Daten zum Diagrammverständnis
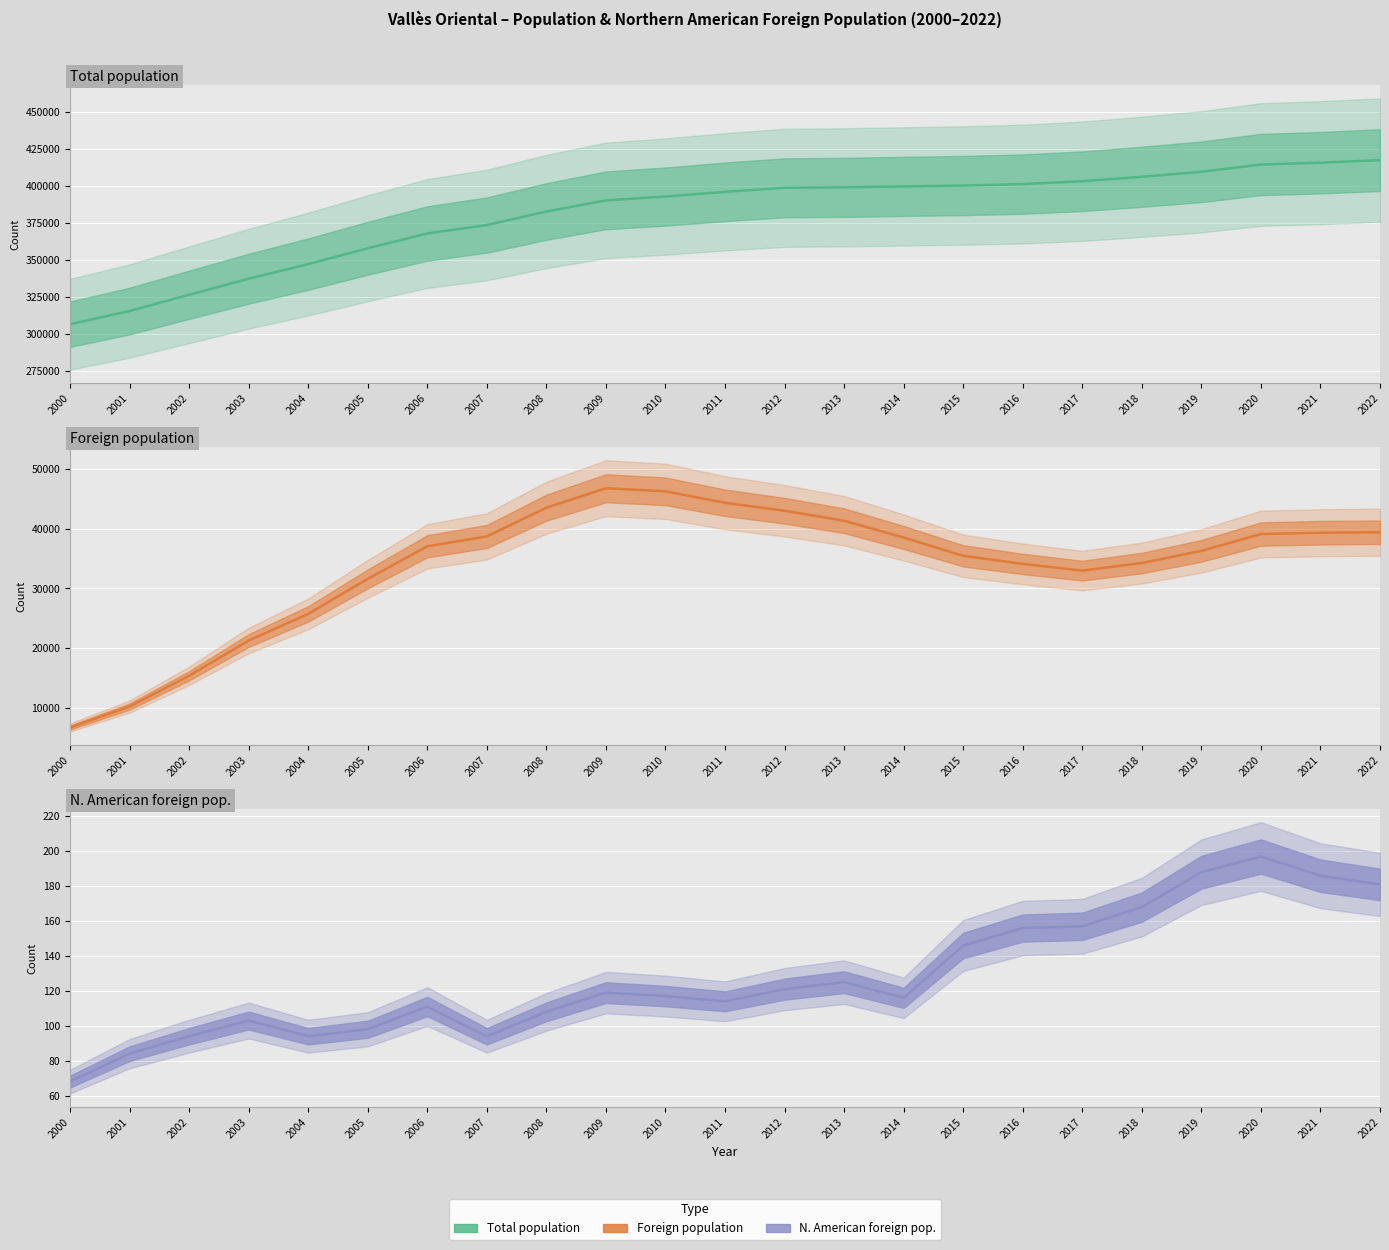

Reading right to left, list all the values displayed in this chart.

Total population: 417543	415789	414570	409638	406289	403259	401338	400375	399781	399148	398826	396118	392921	390336	382820	373671	367956	357974	347281	337403	326562	315582	306665
Foreign population: 39392	39311	39088	36285	34250	32984	34098	35452	38514	41316	42980	44318	46220	46742	43492	38692	37043	31607	25756	21314	15424	10291	6795
N. American foreign pop.: 181	186	197	188	168	157	156	146	116	125	121	114	117	119	108	94	111	98	94	103	94	84	68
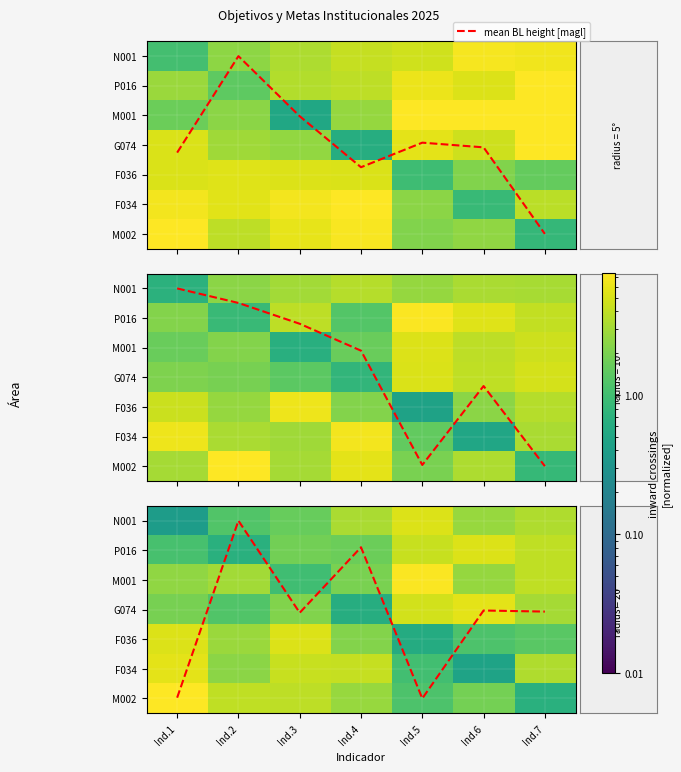

Which has a higher value, Ind.4 or Ind.6?

Ind.6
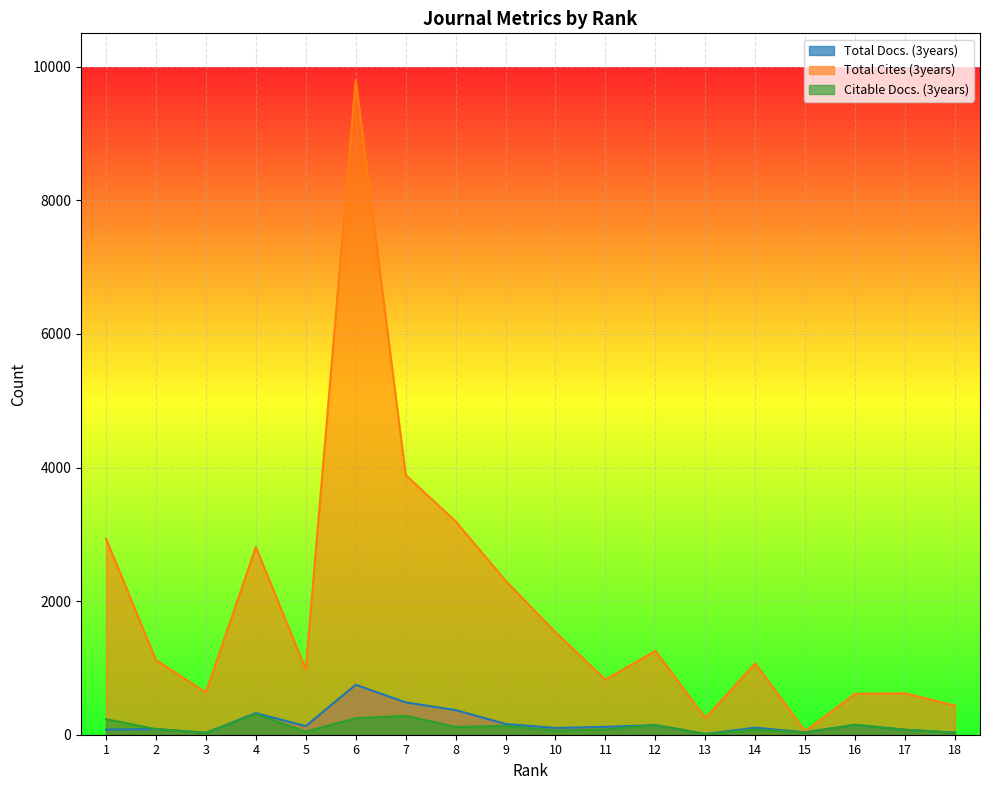

True or false: Total Docs. (3years) and Citable Docs. (3years) cross at least once.

True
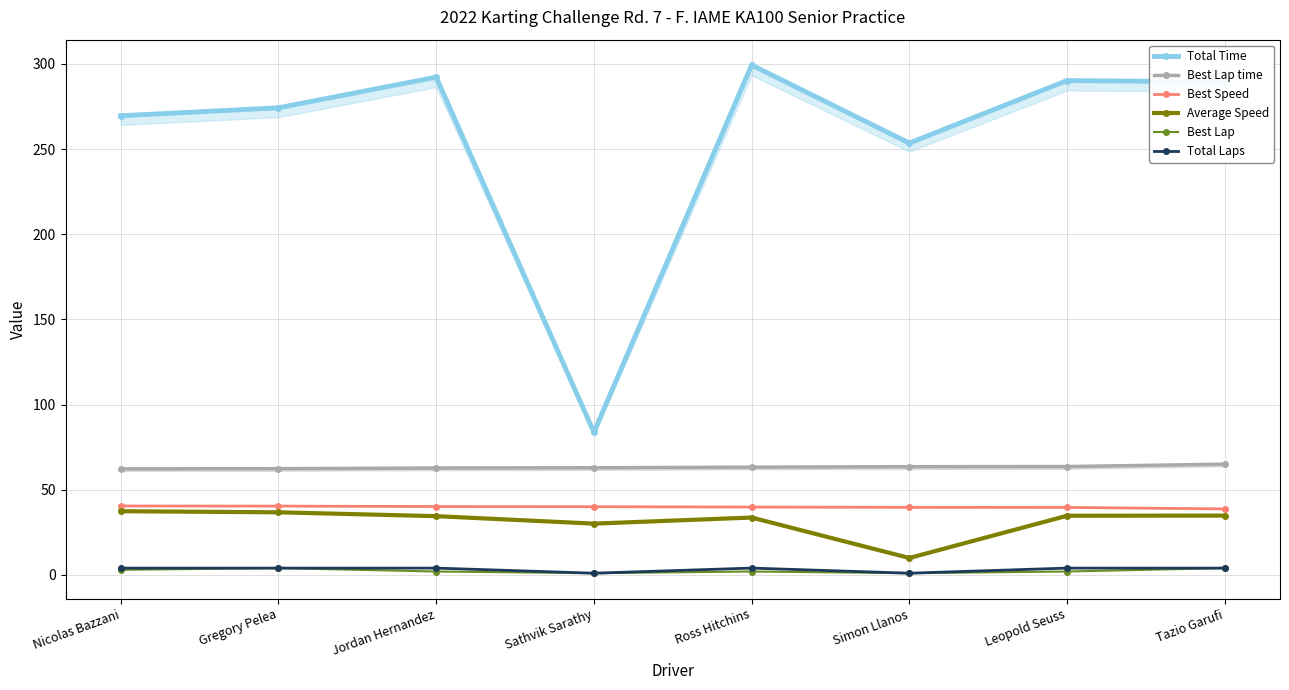

True or false: Best Lap time and Total Time cross at least once.

False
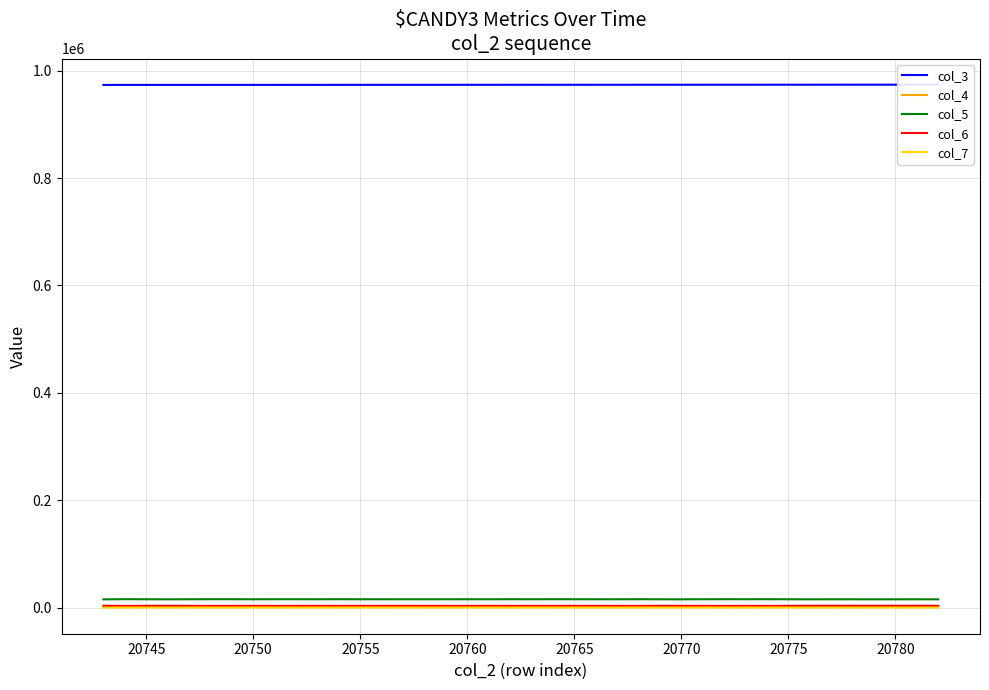

What is the sum of all col_3 values?

38948681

AUFGABE: Ordne die Zeilen ab der Zeile mit „True or false: Total“ bis einschließlich zum Ende der Datensätze als nummerierte Liste an und lass dabei Leerzeilen weg. Die Bilder gehören nicht in die Antwort.

ANTWORTBEREICH:
1. True or false: Total Docs. (3years) and Citable Docs. (3years) cross at least once.
2. True
3. True or false: Best Lap time and Total Time cross at least once.
4. False
5. What is the sum of all col_3 values?
6. 38948681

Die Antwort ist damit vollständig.